Specific infertility related issues can be identifed easily in tests, such as a deletion of DYS464. Others are more subtle. Factors like genetic stability or mosaic loss of Y may have affected the acquisition of results, but will not normally be apparent in the results. Hence, while we cannot provide absolute certainty, current research implies most people's submitted Y-DNA will have negligible relevant medical use.
This balances the legal and ethical need to anonymise data (see Can this data be used to identify me?), with the need for users to identify themselves and genealogically relevant matches in the data. A contact e-mail address is collected by the Warehouse administrator for the purposes of data administration (see privacy policy), and will only be made available to administrators, except with the uploader's explicit consent.
Our reasons for using your kit number is that it allows your uploaded data to be connected back to your ancestral information and STR profile at Family Tree DNA (we also ask you to upload your STR data if you are happy to). This provides an independent check for all administrators and users that the data being uploaded are assigned correctly to an individual. This minimises errors and ensures that administrators of genetic projects know which of their members have uploaded. The MDKA surname provides an additional check (e.g. to make sure you haven't made a typo in the kit number anywhere). It is also a useful indicator of close relationships: the origins of surnames can be traced using matches within a surname group. Geographical information about your MDKA is used to map historical migrations in a statistical sense.

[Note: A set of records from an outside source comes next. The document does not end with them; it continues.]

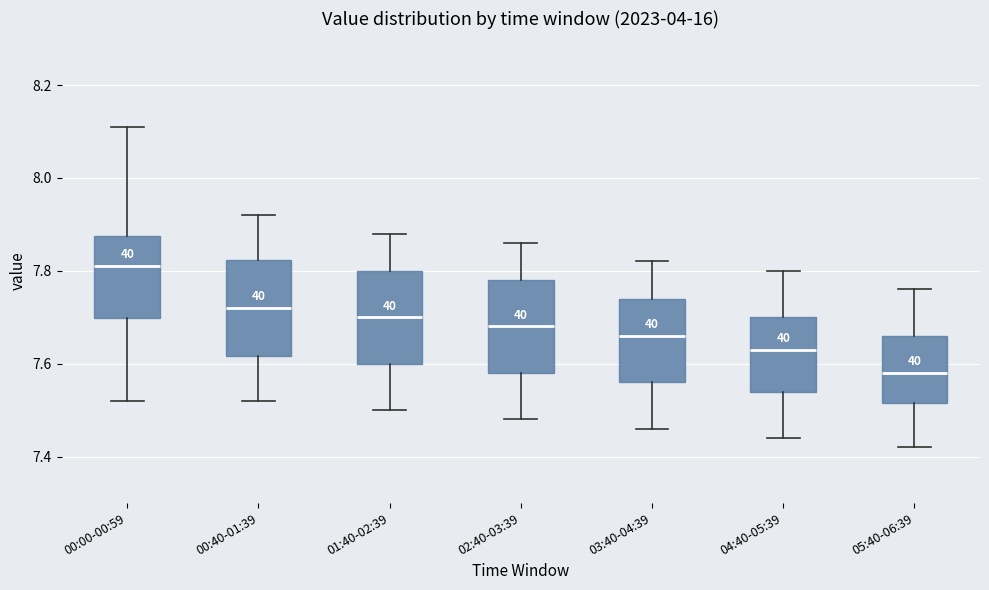

Which box's median line is the highest?

00:00-00:59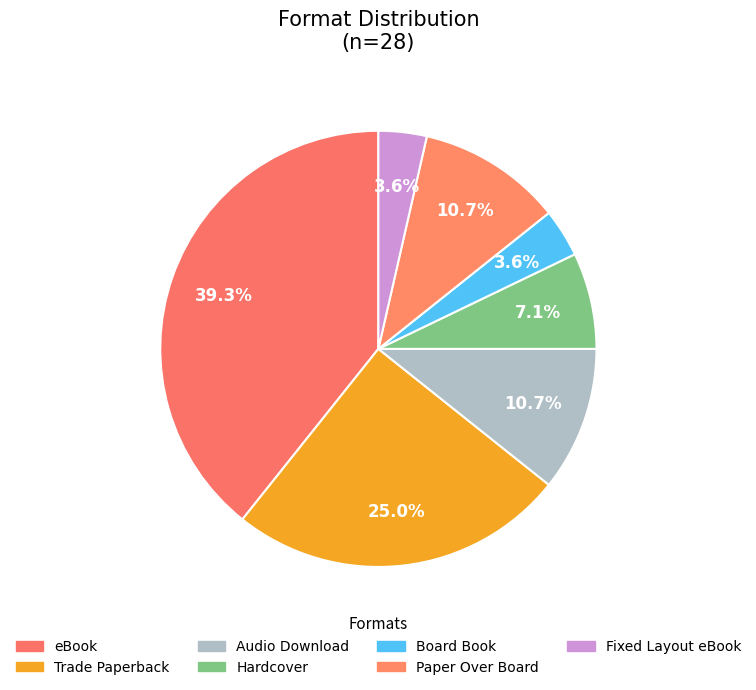

What percentage is the Fixed Layout eBook slice, to the nearest percent?

4%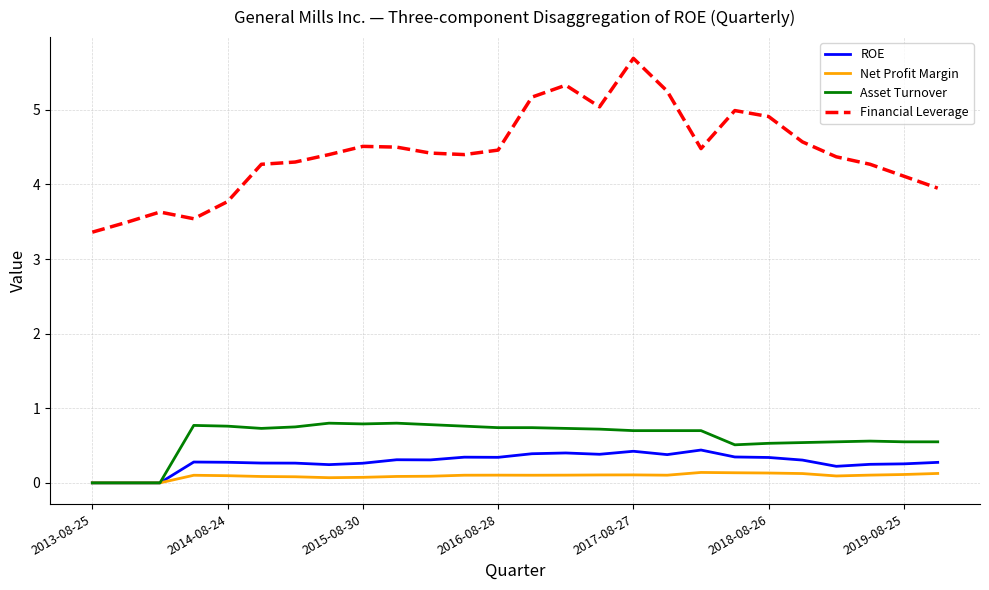

List the series in order of their peak value, highest first.

Financial Leverage, Asset Turnover, ROE, Net Profit Margin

All of this data can be anonymised (see Can my information be included more anonymously?), but we strongly encourage you to include as much of it as possible.
We ask that your kit is represented by an ancestral surname and your assigned kit number (see also Can my information be included more anonymously?). This information alone cannot identify you as an individual, but could be used to identify you if you create a paper trail leading back to it. If you are worried about being identified personally, you should take normal online data precautions to avoid creating a paper trail that leads back to personal information. An example of a paper trail might be posting your kit number or a family tree online, under a username that you use on social media, which can then connect you back to an organisation or institution. If you remain concerned by this, you can anonymise some of your information when it is input.
The ability of your genetic information to identify you as an individual is remote. Depending on the commonness of your Y-DNA haplogroup, the genetic information you supply could be linked to a branch of your family (e.g. as a descendant of a specific person): indeed, that is a specific goal of this project. However, you can only be securely identified as a specific person from this data if every other male line within the last handful of generations can be ruled out by death or direct DNA testing.
Note that your kit number is linked to your account at your testing company. Anyone with access to that account can readily identify personal information associated to yourself, which may include your name, and e-mail and physical addresses. For Family Tree DNA, normally that is restricted to Family Tree DNA (Gene by Gene) staff and volunteer administrators, who are bound by Family Tree DNA's privacy policy.
Currently, there is normally negligible risk in associating your Y-DNA genetic data with you as a person, to the extent that the administrators of this project are happy to have that information made public, and we encourage you to take that as a guide. While different circumstances may apply to your own situation, we encourage users to learn about what information they are sharing and the small relative risk they are exposing themselves to. The information you reveal here and elsewhere is your choice, and you retain the right for your submitted personal and genetic to be removed entirely from the Warehouse and its subsiduaries.